I'd say your strengths lie in expressions and communicating character. I do encourage you to work on it more since it's such a good quality to have, because it makes any artwork gripping.

What you should improve on, I'd say shading and backgrounds are ones that stand out. Your shading seems to be a bit all over the place, and I can see you want to try more complex lighting situations, but don't really know how to. I think learning some theoretical basis of lighting will help you a lot in elevating your characters and getting those dramatic shots.
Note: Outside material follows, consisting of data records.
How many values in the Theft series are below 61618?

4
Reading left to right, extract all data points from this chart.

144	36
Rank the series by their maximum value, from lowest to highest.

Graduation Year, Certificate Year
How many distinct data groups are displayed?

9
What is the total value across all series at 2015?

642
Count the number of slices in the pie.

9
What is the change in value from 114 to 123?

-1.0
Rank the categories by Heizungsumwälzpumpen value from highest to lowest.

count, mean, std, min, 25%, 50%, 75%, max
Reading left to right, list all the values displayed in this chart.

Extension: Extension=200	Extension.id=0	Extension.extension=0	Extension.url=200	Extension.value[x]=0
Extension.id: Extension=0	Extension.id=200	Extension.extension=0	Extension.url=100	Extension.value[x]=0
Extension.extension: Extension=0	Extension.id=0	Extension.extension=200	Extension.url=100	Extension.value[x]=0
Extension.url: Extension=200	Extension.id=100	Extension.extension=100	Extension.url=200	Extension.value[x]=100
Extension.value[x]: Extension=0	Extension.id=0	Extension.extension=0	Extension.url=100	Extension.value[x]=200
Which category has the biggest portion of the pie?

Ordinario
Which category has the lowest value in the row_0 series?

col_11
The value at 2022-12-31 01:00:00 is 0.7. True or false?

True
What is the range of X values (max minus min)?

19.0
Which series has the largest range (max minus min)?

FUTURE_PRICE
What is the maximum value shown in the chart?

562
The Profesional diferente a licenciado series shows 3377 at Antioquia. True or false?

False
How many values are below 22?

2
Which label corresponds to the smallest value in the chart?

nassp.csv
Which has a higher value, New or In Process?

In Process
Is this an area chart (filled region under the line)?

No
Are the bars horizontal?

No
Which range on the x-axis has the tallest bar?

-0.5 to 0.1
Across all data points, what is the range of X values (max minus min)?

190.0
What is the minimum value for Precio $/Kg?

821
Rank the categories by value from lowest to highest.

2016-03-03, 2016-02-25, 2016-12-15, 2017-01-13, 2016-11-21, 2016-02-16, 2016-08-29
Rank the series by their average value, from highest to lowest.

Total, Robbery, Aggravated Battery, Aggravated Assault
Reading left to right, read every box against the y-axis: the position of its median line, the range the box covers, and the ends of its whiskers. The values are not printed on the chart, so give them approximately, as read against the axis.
Then for backgrounds. It's clear you prefer drawing characters and backgrounds are a bit of a struggle, thrown in when you really need them for a scene. In my personal opinion work without a background can be fine, but a good background can help a piece enormously. Characters interacting with something in their environment will always be more interesting than them doing nothing (the girl with the skeleton piece is a good example of this). So try to work on the backgrounds as an active part of the piece, something that deserves the same love and attention to detail as the characters do.

Hope this helps!

3

u/SaintLint 2d ago

Proper cell shading. You have talent!

2

u/EssayCompetitive1417 1d ago

I absolutely love the colour contrasts and the way you use colour theory. The shading and highlights are really pretty too. I think you need to work a bit more on hands and anatomy in general. And the poses and dynamics are absolutely amazing!

1

u/localanti 1d ago

The ears are the wrong shape.

1

u/EssayCompetitive1417 1d ago

I think they are elves but I‘m not sure

1

u/mnl_cntn 1d ago

Rendering is incomplete in these.

Outside of that, I think some of your compositions are great but others are really struggling. I recommend studying movie stills for the everyday scenes and posters or comics for the more stylized single figure images.

1

u/weth1l Digital 1d ago

You have strong instincts when it comes to appeal. You really need to work on form next: get back to still life drawings of the basic forms for a while, spheres, cylinders, cubes, etc. You're not a beginner, but you're missing that fundamental, which is why a lot of your pieces feel 2D even when you have these fun, ambitious perspectives. This is by far the biggest weakness I see in your works right now, and it's something that would go a very long way with not a whole lot of studying once you start to get it. Once you understand how to rotate the basic forms in a 3D space and render them, building up the human body, or animals, or props, or background elements all becomes a lot easier because the basic forms are what you break anything complex down into, so it's important.

I'd also recommend working on clothing specifically once you have basic forms under your belt: rendering out the forms of clothing folds.